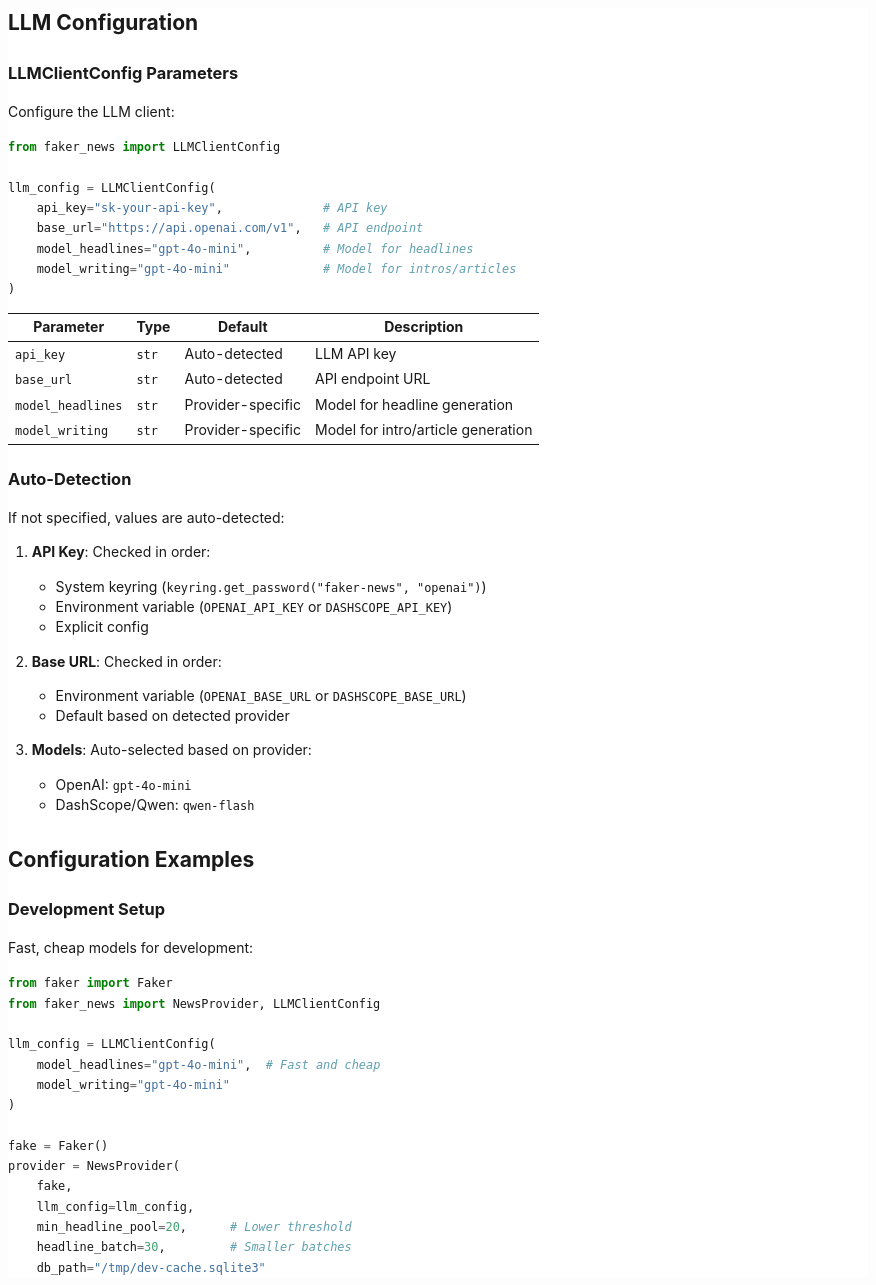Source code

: ## LLM Configuration

### LLMClientConfig Parameters

Configure the LLM client:

```python
from faker_news import LLMClientConfig

llm_config = LLMClientConfig(
    api_key="sk-your-api-key",              # API key
    base_url="https://api.openai.com/v1",   # API endpoint
    model_headlines="gpt-4o-mini",          # Model for headlines
    model_writing="gpt-4o-mini"             # Model for intros/articles
)
```

| Parameter | Type | Default | Description |
|-----------|------|---------|-------------|
| `api_key` | `str` | Auto-detected | LLM API key |
| `base_url` | `str` | Auto-detected | API endpoint URL |
| `model_headlines` | `str` | Provider-specific | Model for headline generation |
| `model_writing` | `str` | Provider-specific | Model for intro/article generation |

### Auto-Detection

If not specified, values are auto-detected:

1. **API Key**: Checked in order:
   - System keyring (`keyring.get_password("faker-news", "openai")`)
   - Environment variable (`OPENAI_API_KEY` or `DASHSCOPE_API_KEY`)
   - Explicit config

2. **Base URL**: Checked in order:
   - Environment variable (`OPENAI_BASE_URL` or `DASHSCOPE_BASE_URL`)
   - Default based on detected provider

3. **Models**: Auto-selected based on provider:
   - OpenAI: `gpt-4o-mini`
   - DashScope/Qwen: `qwen-flash`

## Configuration Examples

### Development Setup

Fast, cheap models for development:

```python
from faker import Faker
from faker_news import NewsProvider, LLMClientConfig

llm_config = LLMClientConfig(
    model_headlines="gpt-4o-mini",  # Fast and cheap
    model_writing="gpt-4o-mini"
)

fake = Faker()
provider = NewsProvider(
    fake,
    llm_config=llm_config,
    min_headline_pool=20,      # Lower threshold
    headline_batch=30,         # Smaller batches
    db_path="/tmp/dev-cache.sqlite3"
```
****************************************
**AIM OF THE EXERCISE**
Go through the listing above and return each line that includes the word "LLMClientConfig".

**ANSWER SECTION**
### LLMClientConfig Parameters
from faker_news import LLMClientConfig
llm_config = LLMClientConfig(
from faker_news import NewsProvider, LLMClientConfig
llm_config = LLMClientConfig(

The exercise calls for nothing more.